Son gelen faturanın sahiden kaldırılabilecek üzere olmadığını söyleyen Geçmez, “Burası tıpkı vakitte sanatsal aktifliklerin yapıldığı bir bina, zira alevilerin cemevleri bu türlü bir özelliğe sahip, komplike bir özelliğe sahip. Cemler yapılıyor ve cemlerde zakirlerin lisana getirdiği deyişlerin söylendiği kısımlar var ve tekrar semahçılar var, sanatsal etkinlikler var.
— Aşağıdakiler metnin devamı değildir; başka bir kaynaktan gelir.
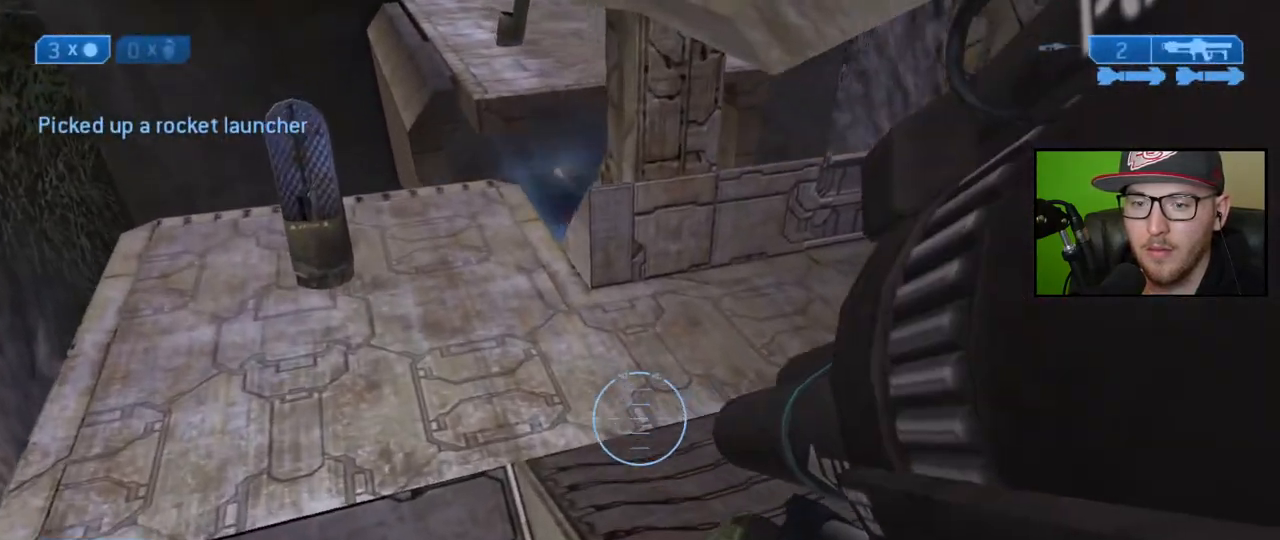
{"buttons": [], "left_stick": "up", "right_stick": "right", "events": [[17, "left_stick", "center"], [83, "right_stick", "right"], [400, "left_stick", "up"]]}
Buna karşın biz pandemiyle birlikte bu aktiflikleri epey azalttık. Olağan elektrik faturalarımız 3000-5000 TL ortasındayken, artırımlardan sonra 11 bin 650 TL’ye çıktı tüm aktiflikleri azaltmamıza karşın. Gelen birkaç tane cenaze, bir iki tane cem. Öbür da bir şey yok. 11 bin 650 TL kabul edilecek bir şey değil. Tarife olarak da ticarethane. Bizim itiraz noktamız burası. Bizim dışımızda öbür alevi örgütleri, fiyatsız elektrik tarifesi talebinde bulundular mescitleri örnek göstererek. Ben buna da karşıyım. Bence mescitlerinde elektrikleri fiyatsız olmamalı. O masraflar da oraya giden topluluklar tarafından karşılanmalı. Örneğin, bize yalnızca elektrik faturası ticarethane statüsünde gelmiyor. Doğalgaz faturası da ticarethane statüsünde geliyor. Yaptığımız binaların belediyeler tarafından verilen ruhsatları da ticarethane statüsünde tabi tutuluyor. Bunlar kabul edilebilecek şeyler değil. Halbuki mescitlerin, kiliselerin ve sinagogların velhasıl ibadethane olarak kabul edilen, Türkiye Cumhuriyeti’nin maddelerinin ibadethane olarak kabul edilen yerlerin, bu tıp binaların hiç bir karesinde bu vergiler aranılmıyor. Bizdekilerin tamamında vergiler alınıyor lakin bir de üstelik ticarethane statüsünde olduğu için katbekat fazla alınıyor. Biz bunlara itiraz ediyoruz.” dedi.